» **YOUR TASK**
Below are some records. Return exactly the lines from the one containing "secure access to your Raven Tools data." through the one containing "within your organization has access to", both included, and only those.

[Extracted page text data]

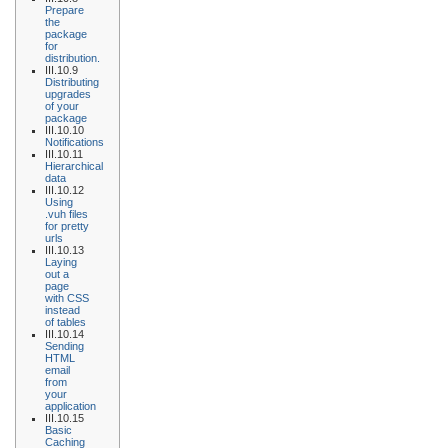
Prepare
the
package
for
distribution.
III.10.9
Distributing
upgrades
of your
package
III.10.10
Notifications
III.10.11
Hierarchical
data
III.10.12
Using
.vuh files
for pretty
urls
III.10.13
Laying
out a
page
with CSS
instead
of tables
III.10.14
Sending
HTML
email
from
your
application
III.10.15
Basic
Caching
---
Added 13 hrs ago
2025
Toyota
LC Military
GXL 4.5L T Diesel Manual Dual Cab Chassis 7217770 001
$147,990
--
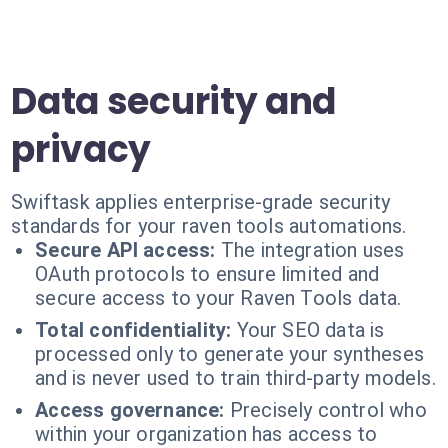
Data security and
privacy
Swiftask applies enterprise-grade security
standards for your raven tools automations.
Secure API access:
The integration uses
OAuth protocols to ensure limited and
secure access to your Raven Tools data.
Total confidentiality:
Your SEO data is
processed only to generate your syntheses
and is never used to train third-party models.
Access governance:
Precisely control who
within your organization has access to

» **SOLVED EXERCISE**
secure access to your Raven Tools data.
Total confidentiality:
Your SEO data is
processed only to generate your syntheses
and is never used to train third-party models.
Access governance:
Precisely control who
within your organization has access to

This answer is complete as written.